What kind of hardware do you have that makes it feasible to process thousands of hours of podcasts? I want to do the same but I’ve heard that Whisper requires some serious GPU might for decent accuracy (Linux Unplugged podcast specifically).
Yep, it takes a bit of GPU RAM. I'm using 3 machines with NVidia 3080 or better. I let them go for a few weeks over the winter break when I was mostly disconnected from the tech world. The workers prioritized podcasts I'm personally likely to want to search, and got through almost a third of my archive.
Now it's down to 1 or 2 machines depending on what's going on, so it'll take much longer to finish up, but I'm in no rush.

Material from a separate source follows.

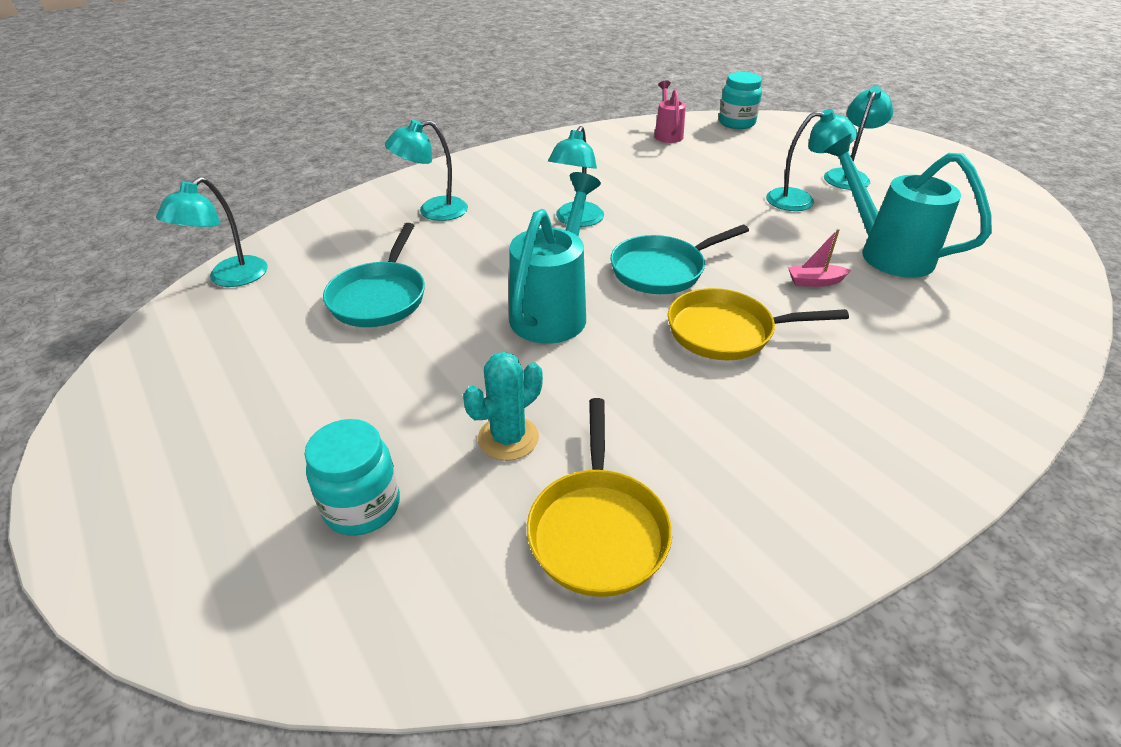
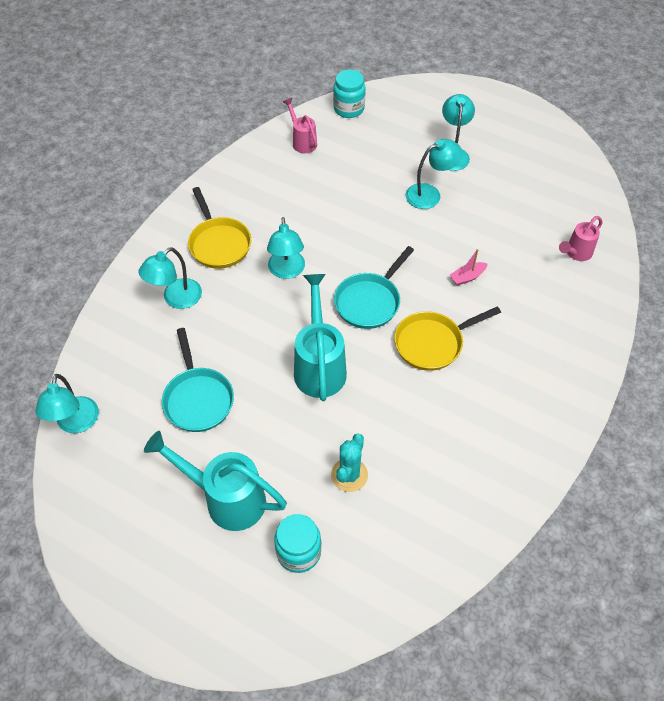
camera: 25 degrees left, 15 degrees up
(597, 529) = (426, 511): yellow pan -> yellow pan (219, 243)
(884, 252) = (500, 232): turquoise watering can -> turquoise watering can (226, 498)
(1000, 299) = (576, 253): none -> pink watering can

This includes data from 1995 on. The early data is backfill of radio shows that transitioned to podcasts and dumped old episodes in their feed at some point. My reader itself started in 2012, I downloaded around 7000 hours of new podcasts, which works out to 1.7 hours per day. So, around 2 hours per day, since I don't listen every day, and to be fair, I haven't listened to every podcast I've downloaded, some don't interest me. But 1-2 hours of listening a day is the sweet spot for me.
I prefer the file prefixed with a number that indicates "air date". 01 being the first uploaded video. The default is by index and the top of the channel or playlist is number 01 which is the most recent.